Dois poemas de Franck Santos
OITO MESES
O despertador continua tocando todos os dias
Inabalável, às seis da manhã.
Não o silenciei
Mesmo sem levantar oito meses na mesma hora
Para trabalhar oito horas por dia.
Esqueci, inclusive, em qual gaveta deixei meu crachá e esqueci meu código funcional
Com os quais não poderei marcar presença na empresa ou acessar o sistema computadorizado.

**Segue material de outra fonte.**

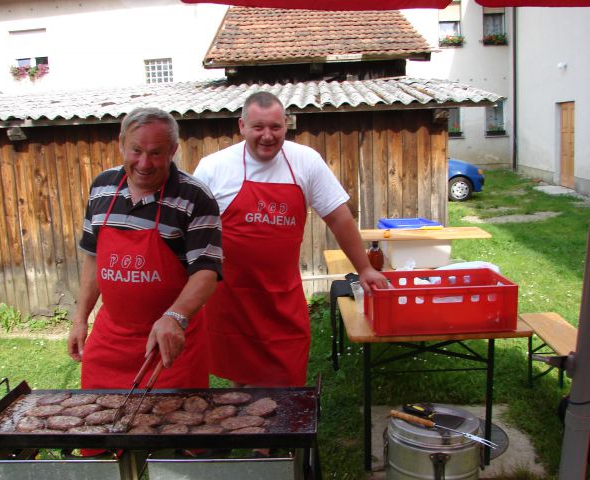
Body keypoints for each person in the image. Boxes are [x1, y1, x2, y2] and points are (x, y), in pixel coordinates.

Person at [193, 91, 387, 388]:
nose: (267, 136)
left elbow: (339, 217)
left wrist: (364, 269)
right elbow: (191, 231)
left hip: (282, 298)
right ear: (242, 126)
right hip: (232, 299)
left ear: (286, 124)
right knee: (241, 385)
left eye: (275, 127)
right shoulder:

Após trinta anos acordando no mesmo horário, o despertador continua programado
Seria uma lavagem cerebral inconsciente?
Confesso, nesses meses em casa tive vários processos pessoais
Como ter um cachorro, cultivar plantas e transformar a casa numa urban jungle
Comprar artesanatos e não mais peças em lojas de decoração.
Deixei de ser minimalista.
Descobri ter a vocação de um comediante, a coragem de um suicida e a liberdade de um turista, mesmo sem ir ao portão.
Lembrei de Jorge Luís Borges, que cego, teve como assistente pessoal sua mãe, já que não visitei ou fui visitado por amigos e/ou parentes, mesmo quando estive doente.
Soube numa revista que quinta-feira é o melhor dia para fazer sexo e a sexta para parar de fumar. Eu que não fumo, disse que começaria a fumar numa sexta e fazer sexo aos sábados, distorcer as pesquisas, não ser estatística, ser rebelde aos cinquenta anos.
O máximo que fiz foi entrar num aplicativo de paqueras, tomar o desjejum como se fossem os almoços e passear com o cão ao meio-dia.
Na minha solidão de quando o despertador me acorda às seis da manhã
Caberia dois
Mas nem os pássaros se atrevem a cantarolar nas árvores do meu quintal.
como escrever roteiro de um filme:
Se você tivesse ficado
Mostraria a beleza da
violência escarlate de Tarantino
As cores fortes de
Almodovar
Talvez me tornasse um
jardineiro fiel.
Mostraria todo o talento
de Audrey Tautou
As múltiplas faces de Jack
Nicholson
Como grito, sem querer,
em filmes de terror.
Se você tivesse ficado
Mostraria toda a
melancolia da bossa nova com Nara Leão
Faria você se apaixonar
por Letrux, Karina Buhr, Thiago Petit, Liniker, Johnny Hooke.
Haveria tanta coisa para
ler
Se você tivesse ficado
Passar sem Caio Fernando
Abreu seria inegociável
Seja para falar na
alegria do amor que começa, que fenece, as agruras da solidão, a loucura
compartilhada.
Passaríamos pelos enigmas
de Clarice Lispector
Os lamentos de Susan
Sotang
A saga de Elena Ferrante.
Se você tivesse ficado
Guiaria você pelos
silêncios noturnos da casa
Mostraria a nostalgia dos
ipês florescendo nas manhãs
Aprenderia a cozinhar
Decifrar estrelas,
quadraturas, ascendentes e descendentes, mapa astral.
Faríamos fotografias
Planos de um mochilão
pela América do Sul.
Se você tivesse ficado
Não escreveria seu nome a
chave, nas portas dos banheiros, cartografia da memória.
Franck Santos é um homem comum, ilhado em São Luís, cidade esta que tem mar, porto, muitas histórias, sol e céu azul o ano inteiro, mas prefere dias nublados e chuvosos, uma casa no campo, vinho e blues.